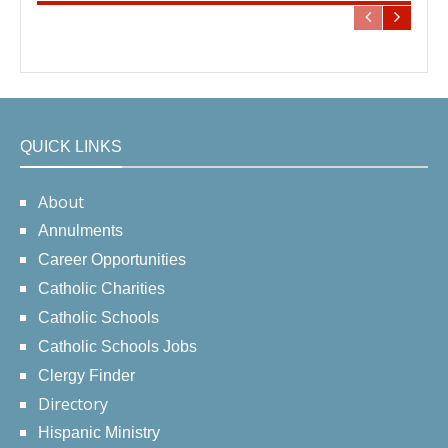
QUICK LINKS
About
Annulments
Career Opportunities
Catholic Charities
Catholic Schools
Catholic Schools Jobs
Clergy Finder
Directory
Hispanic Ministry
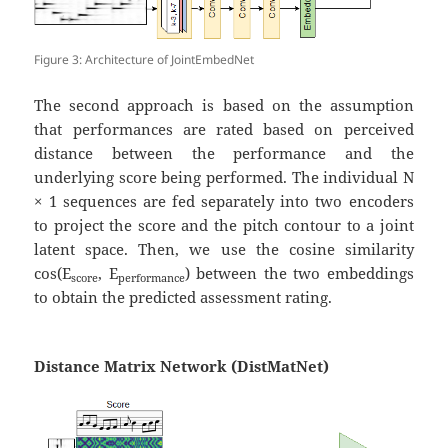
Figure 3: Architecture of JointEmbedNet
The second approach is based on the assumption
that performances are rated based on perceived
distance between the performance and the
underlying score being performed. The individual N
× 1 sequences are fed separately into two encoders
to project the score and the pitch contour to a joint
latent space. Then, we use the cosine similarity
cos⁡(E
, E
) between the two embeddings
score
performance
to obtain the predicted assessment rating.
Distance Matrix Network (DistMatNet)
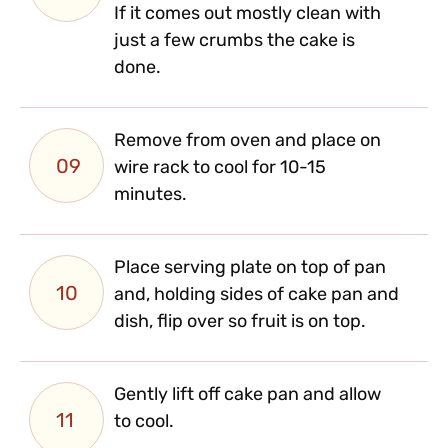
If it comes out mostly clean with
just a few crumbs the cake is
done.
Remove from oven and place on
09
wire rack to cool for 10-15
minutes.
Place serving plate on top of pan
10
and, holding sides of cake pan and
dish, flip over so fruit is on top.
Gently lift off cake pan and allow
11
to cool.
---
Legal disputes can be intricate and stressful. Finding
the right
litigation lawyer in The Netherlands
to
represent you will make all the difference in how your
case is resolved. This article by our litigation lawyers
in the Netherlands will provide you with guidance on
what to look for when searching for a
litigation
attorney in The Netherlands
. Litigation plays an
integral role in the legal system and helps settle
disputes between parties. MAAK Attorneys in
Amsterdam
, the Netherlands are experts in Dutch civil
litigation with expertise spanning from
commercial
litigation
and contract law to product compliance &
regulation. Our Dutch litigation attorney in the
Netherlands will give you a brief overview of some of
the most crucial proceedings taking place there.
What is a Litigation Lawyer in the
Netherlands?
...
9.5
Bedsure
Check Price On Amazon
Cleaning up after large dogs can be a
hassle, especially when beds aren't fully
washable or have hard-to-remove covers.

## PROBLEM REQUIREMENTS
Copy the entries word for word, starting at the line that contains "QUICK LINKS" and ending at the line that contains "Distance Matrix Network (DistMatNet)", with both of those lines included. Omit the pictures from your answer.

## EXPECTED OUTPUT
QUICK LINKS
About
Annulments
Career Opportunities
Catholic Charities
Catholic Schools
Catholic Schools Jobs
Clergy Finder
Directory
Hispanic Ministry
Figure 3: Architecture of JointEmbedNet
The second approach is based on the assumption
that performances are rated based on perceived
distance between the performance and the
underlying score being performed. The individual N
× 1 sequences are fed separately into two encoders
to project the score and the pitch contour to a joint
latent space. Then, we use the cosine similarity
cos⁡(E
, E
) between the two embeddings
score
performance
to obtain the predicted assessment rating.
Distance Matrix Network (DistMatNet)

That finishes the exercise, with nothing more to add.